Re: Bug#771208: unblock: busybox/1:1.22.0-14
27.11.2014 19:00, Cyril Brulebois wrote:
> (Putting on my d-i RM fedora.)
Thank you for your review.
> Michael Tokarev <email@example.com> (2014-11-27):
>> Please unblock package busybox. Last upload has one security bugfix
>> (CVE-2014-4607, #768945), the fix is from upstream stable branch,
>> fixing an integer overflow in lzo decompressor; it adds a Built-Using
>> control field for busybox-static variant (#768926), and also arranges
>> build system to only produce binary or indep .debs (or both), depending
>> on the d/rules target (binary-all vs binary-indep vs binary) -- this
>> is a long-standing lintian bug which I overlooked previously.

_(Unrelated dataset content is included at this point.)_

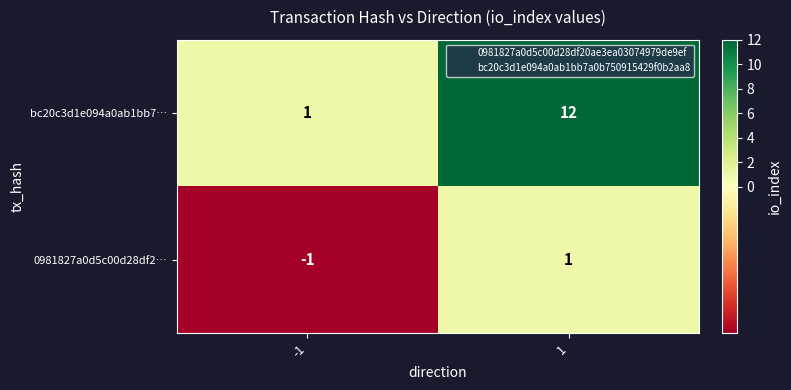

Which series changed the most between -1 and 1?

bc20c3d1e094a0ab1bb7…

> #768926 is still not #768876:
Yes you're right. I fixed it in the changelog but not in this unblock
request. Actual bug fixed here is #768876.
> #768876 is tagged jessie-ignore so I'm really unconvinced by the
> debian/rules changes.
It is jessie-ignore just to be non-RC. The fun with static linking
and bugs it discovered shows that proper Built-Using field is really
necessary (it is what #768876 is about).
However, bulk of d/rules changes are due to another build fix, to
stop building arch-all package (busybox-syslogd) when building
binary-arch. Plus one block of added lines to check whenever
libc is able to produce working statically-linked executables.
> At this stage, I'd rather see the security fix only.
> Release team people, what's your take on this?